3    Tout en voguant il divague mais refuse dans un élan de lucidité de se laisser noyer dans le passé fantasmagorique des lorelei (Lorelei est en réalité un rocher briseur d’esquifs qui fut la perte de bien des marins). Le poète réclame le retour au réel tout aussi impérieusement : « mettez près de moi toutes les filles blondes »
dont le regard est « immobile », les nattes « repliées ». Mieux vaut les sages bavaroises qu’il pourrait rencontrer et aimer de chair que l’illusion facile des nymphes du passé.

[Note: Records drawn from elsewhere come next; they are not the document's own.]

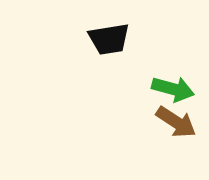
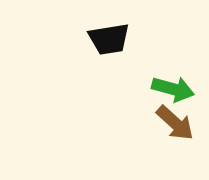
brown arrow: moved 1 px left, 1 px down; rotated 9 degrees clockwise
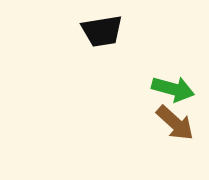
black trapezoid: moved 7 px left, 8 px up
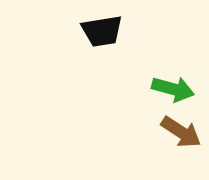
brown arrow: moved 6 px right, 9 px down; rotated 9 degrees counterclockwise
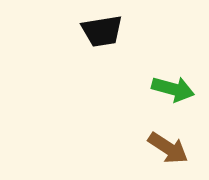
brown arrow: moved 13 px left, 16 px down
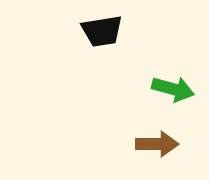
brown arrow: moved 11 px left, 4 px up; rotated 33 degrees counterclockwise
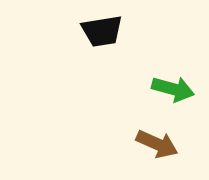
brown arrow: rotated 24 degrees clockwise
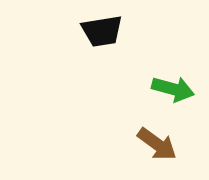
brown arrow: rotated 12 degrees clockwise
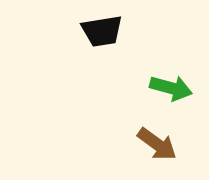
green arrow: moved 2 px left, 1 px up
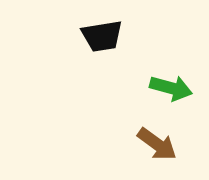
black trapezoid: moved 5 px down
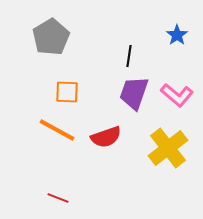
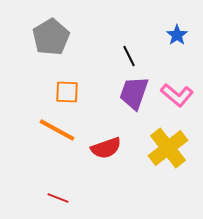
black line: rotated 35 degrees counterclockwise
red semicircle: moved 11 px down
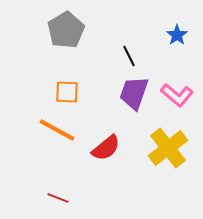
gray pentagon: moved 15 px right, 7 px up
red semicircle: rotated 20 degrees counterclockwise
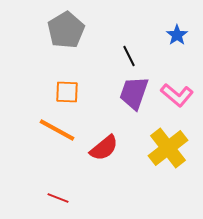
red semicircle: moved 2 px left
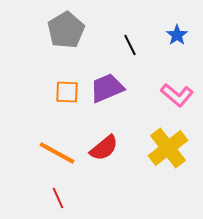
black line: moved 1 px right, 11 px up
purple trapezoid: moved 27 px left, 5 px up; rotated 48 degrees clockwise
orange line: moved 23 px down
red line: rotated 45 degrees clockwise
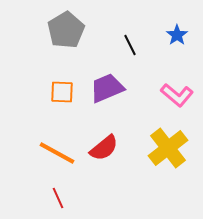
orange square: moved 5 px left
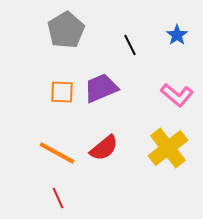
purple trapezoid: moved 6 px left
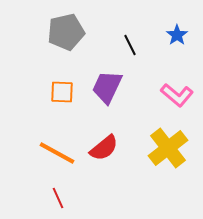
gray pentagon: moved 2 px down; rotated 18 degrees clockwise
purple trapezoid: moved 6 px right, 1 px up; rotated 42 degrees counterclockwise
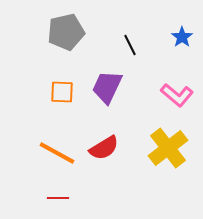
blue star: moved 5 px right, 2 px down
red semicircle: rotated 8 degrees clockwise
red line: rotated 65 degrees counterclockwise
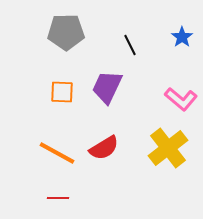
gray pentagon: rotated 12 degrees clockwise
pink L-shape: moved 4 px right, 4 px down
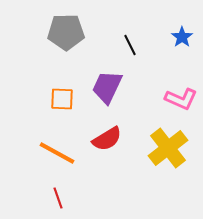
orange square: moved 7 px down
pink L-shape: rotated 16 degrees counterclockwise
red semicircle: moved 3 px right, 9 px up
red line: rotated 70 degrees clockwise
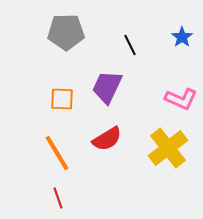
orange line: rotated 30 degrees clockwise
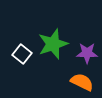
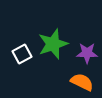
white square: rotated 24 degrees clockwise
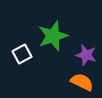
green star: moved 8 px up
purple star: moved 1 px left, 2 px down; rotated 15 degrees clockwise
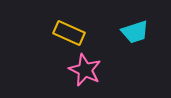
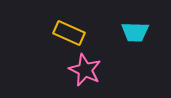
cyan trapezoid: rotated 20 degrees clockwise
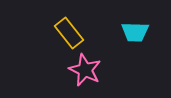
yellow rectangle: rotated 28 degrees clockwise
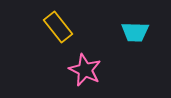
yellow rectangle: moved 11 px left, 6 px up
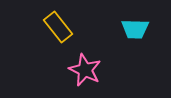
cyan trapezoid: moved 3 px up
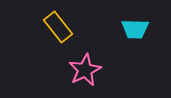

4    Tout l’or des nuits tombe : périphrase des étoiles dont on voit le reflet dans le Rhin. L’absence de ponctuation renforce la fluidité du poème qui tout en respectant la métrique de l’alexandrin s’écoule sans entraves typographiques. Les seuls écueils sont les nymphes du passé dont la voix qui les chante lentement est de plus
en plus lointaine, agonisante, à en « râle-mourir ».

5    Monostiche final plein de morgue, provocateur et rigolard qui tranche avec le vers liminaire « trembleur », fragile, dont les voyelles nasalisées (in/en/eur) trahissent l’ivresse du poète peu enclin à s’embarquer. Réveil en trombe. Le verre qui se brise est par homophonie le « vers » d’Apollinaire qui ne s’embarrasse pas du dernier tercet d’un sonnet traditionnel.